WHAT THE TASK ASKS. Locate the string "check" throughout the material and copy every line in which it occurs.
<<<<
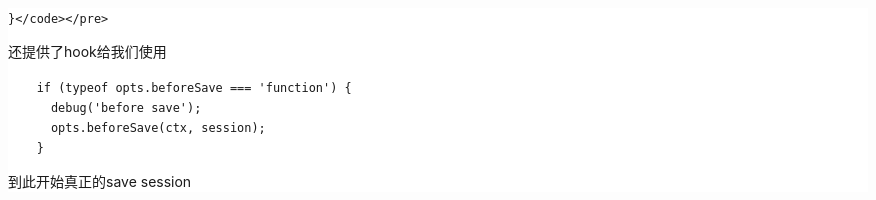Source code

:     }</code></pre>
<p>还提供了hook给我们使用</p>
<div class="widget-codetool" style="display:none;">
      <div class="widget-codetool--inner">
      <span class="selectCode code-tool" data-toggle="tooltip" data-placement="top" title="" data-original-title="全选"></span>
      <span type="button" class="copyCode code-tool" data-toggle="tooltip" data-placement="top" data-clipboard-text="    if (typeof opts.beforeSave === 'function') {
      debug('before save');
      opts.beforeSave(ctx, session);
    }" title="" data-original-title="复制"></span>
      <span type="button" class="saveToNote code-tool" data-toggle="tooltip" data-placement="top" title="" data-original-title="放进笔记"></span>
      </div>
      </div><pre class="hljs less"><code>    <span class="hljs-selector-tag">if</span> (typeof opts.beforeSave === <span class="hljs-string">'function'</span>) {
      <span class="hljs-selector-tag">debug</span>(<span class="hljs-string">'before save'</span>);
      <span class="hljs-selector-tag">opts</span><span class="hljs-selector-class">.beforeSave</span>(ctx, session);
    }</code></pre>
<p>到此开始真正的save session</p>
<div class="widget-codetool" style="display:none;">
      <div class="widget-codetool--inner">
      <span class="selectCode code-tool" data-toggle="tooltip" data-placement="top" title="" data-original-title="全选"></span>
      <span type="button" class="copyCode code-tool" data-toggle="tooltip" data-placement="top" data-clipboard-text="  async save(changed) {
    const opts = this.opts;
    const key = opts.key;
    const externalKey = this.externalKey;
    let json = this.session.toJSON();
    // set expire for check
    const maxAge = opts.maxAge ? opts.maxAge : ONE_DAY;
    if (maxAge === 'session') {
      // do not set _expire in json if maxAge is set to 'session'
      // also delete maxAge from options
      opts.maxAge = undefined;
    } else {
      // set expire for check
      json._expire = maxAge + Date.now();
      json._maxAge = maxAge;
    }

    // save to external store
    if (externalKey) {
      debug('save %j to external key %s', json, externalKey);
      await this.store.set(externalKey, json, maxAge, {
        changed,
        rolling: opts.rolling,
      });
      this.ctx.cookies.set(key, externalKey, opts);
      return;
    }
>>>>
REPLY TO THE TASK.
    // set expire for check
      // set expire for check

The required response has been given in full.